Miguel Martinéz ressalta que até esse momento de crise tem um lado positivo. “Há um incremento na formação porque os trabalhadores têm mais tempo e as empresas muitas vezes não estão usando toda a sua frota. As montadoras tiveram queda nas vendas, mas têm mais oferta de formação para conquistar clientes. Há uma maior atenção para os pequenos clientes, porque elas sabem que a decisão de compra e transmissão de satisfação está no autônomo”.
De um país para outro
Em tempos de crise na Europa, muitos carreteiros estão aproveitando a situação do mercado laboral para emigrar para outros países que oferecem melhores condições de trabalho. Segundo Miguel Martinéz, diretor da CETM espanhola, profissionais espanhóis têm ido para países da América do Sul. Tillyer, da Eurotra, confirma. “A Espanha sempre teve um número alto de motoristas autônomos e, com a força da economia brasileira, muitos estão vendo o Brasil como uma grande oportunidade para começar uma nova vida. Suspeito que esteja acontecendo a mesma coisa com os motoristas portugueses. De fato, o Canadá também tem um forte programa de recrutamento, com a possibilidade de condutores alemães e dinamarqueses se realocarem para ajudar a indústria canadense.
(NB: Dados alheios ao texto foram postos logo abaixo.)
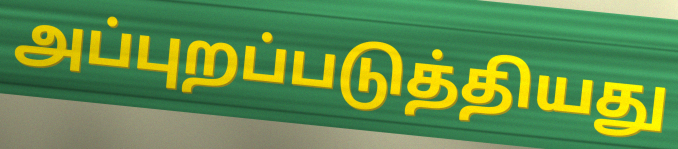
அப்புறப்படுத்தியது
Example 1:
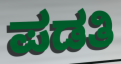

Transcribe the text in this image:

ಪಡತಿ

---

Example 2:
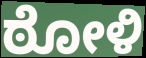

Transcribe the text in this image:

ಠೋಳಿ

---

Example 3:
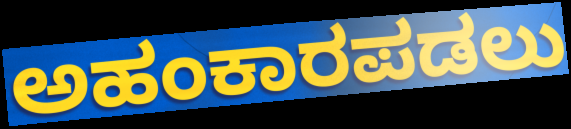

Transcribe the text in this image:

ಅಹಂಕಾರಪಡಲು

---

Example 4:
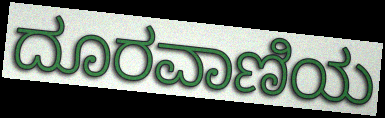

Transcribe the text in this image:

ದೂರವಾಣಿಯ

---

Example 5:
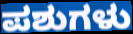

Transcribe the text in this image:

ಪಶುಗಳು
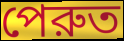
পেরুত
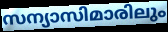
സന്യാസിമാരിലും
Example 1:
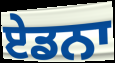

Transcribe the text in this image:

ਏਡਨਾ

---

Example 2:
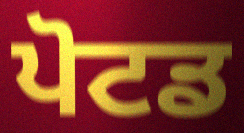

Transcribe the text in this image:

ਪੋਟਡ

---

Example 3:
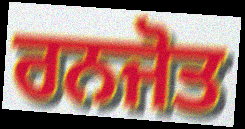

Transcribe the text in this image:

ਰਨਜੋਤ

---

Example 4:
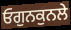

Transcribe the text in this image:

ਓਗੁਨਕੁਨਲੇ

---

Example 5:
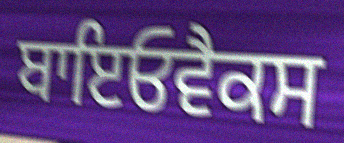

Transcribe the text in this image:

No entanto, lembramos que a realocação de motoristas europeus para outras partes do mundo deixa um problema ainda maior para a Europa e pode fazer com que o continente comece a recrutar profissionais asiáticos”.
Para Claudia Ball, a situação varia de acordo com cada país. “A minha impressão é de que os motoristas alemães e do Leste Europeu são mais propensos a trabalhar em outros países. Para os alemães, a Noruega, Suécia, Áustria, Holanda e Dinamarca são atualmente países interessantes porque oferecem salários mais altos e a profissão tem uma melhor reputação. Em relação à mobilidade de emprego fora da Europa, o Canadá costumava ser um destino interessante para motoristas europeus devido às boas condições de trabalho, ao idioma e à política de imigração”. Dentro da própria Europa, Tillyer diz que Escandinávia e Norte da Europa são bastante afetados. “No Leste europeu, muitas companhias estão recrutando motoristas de países vizinhos, como a Polônia tem feito ao recrutar condutores da Ucrânia, por exemplo”.